> [What is asked] Reproduce the following passage on the weaknesses of NFL quarterbacks word for word, with nothing left out or changed.

> [Document segment]
* * * *

If you don't have the experience performing in a specific scheme, it goes without saying that you will struggle picking up certain aspects of it. Needless to say, Buffalo's new West Coast offense under head coach Doug Marrone requires multiple reads on a majority of the plays.
This is something Manuel will have to work on early and often if he is thrust into the starting role in Upstate New York.
Cam Newton, Carolina Panthers
Fatal Flaw: Lack of maturity
All the skills are there for Cam Newton to have another successful season and even progress as a quarterback in this third year in the NFL.
I have looked at extensive game tape of Newton's since the 2012 season came to a conclusion and saw a lot of good towards the end of his sophomore season. He isn't relying too much on his initial read and has started to do a darn good job looking off initial targets before zoning in on secondary receivers. This is something he struggled with in his first 24 NFL starts.
In addition, Newton's accuracy and pocket presence have improved ten fold since his rookie season. This is the type of natural progression you look for in a young signal caller.

* * * *

> [Collected data]
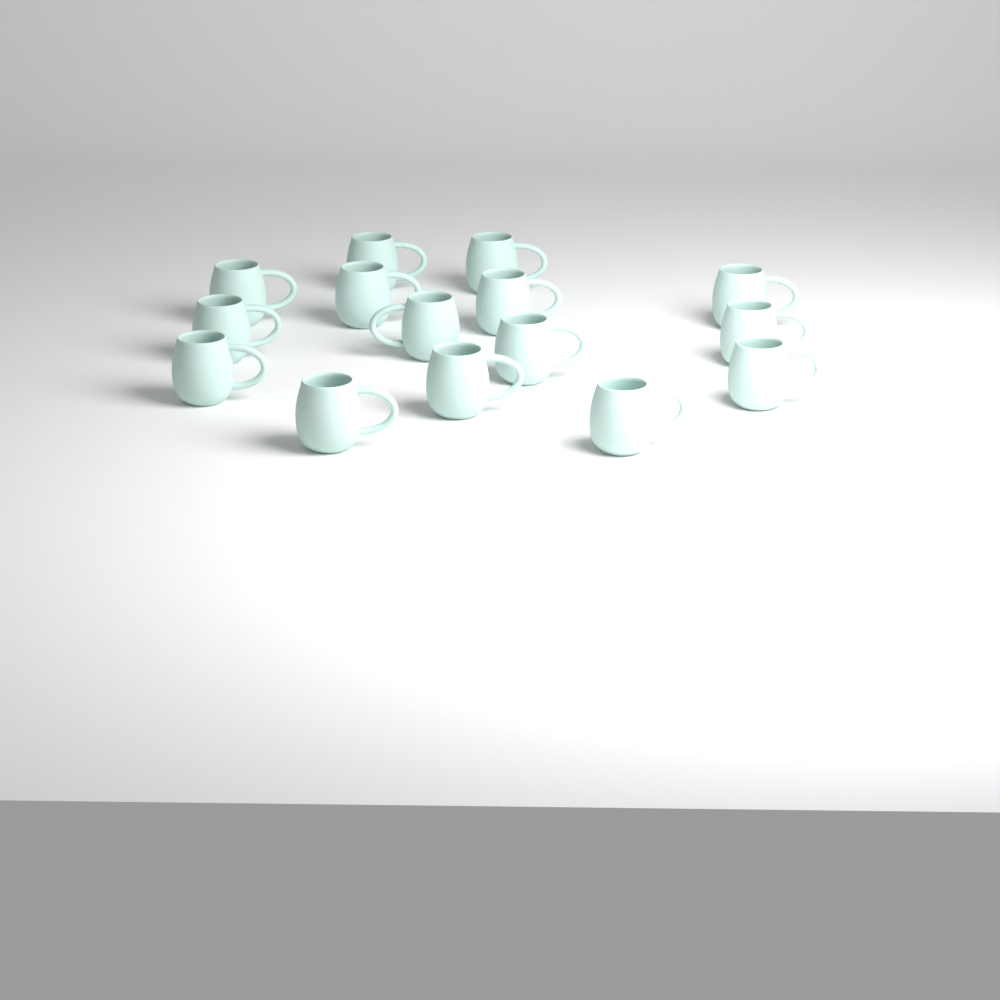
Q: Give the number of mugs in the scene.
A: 15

* * * *

> [Completed exercise]
If you don't have the experience performing in a specific scheme, it goes without saying that you will struggle picking up certain aspects of it. Needless to say, Buffalo's new West Coast offense under head coach Doug Marrone requires multiple reads on a majority of the plays.
This is something Manuel will have to work on early and often if he is thrust into the starting role in Upstate New York.
Cam Newton, Carolina Panthers
Fatal Flaw: Lack of maturity
All the skills are there for Cam Newton to have another successful season and even progress as a quarterback in this third year in the NFL.
I have looked at extensive game tape of Newton's since the 2012 season came to a conclusion and saw a lot of good towards the end of his sophomore season. He isn't relying too much on his initial read and has started to do a darn good job looking off initial targets before zoning in on secondary receivers. This is something he struggled with in his first 24 NFL starts.
In addition, Newton's accuracy and pocket presence have improved ten fold since his rookie season. This is the type of natural progression you look for in a young signal caller.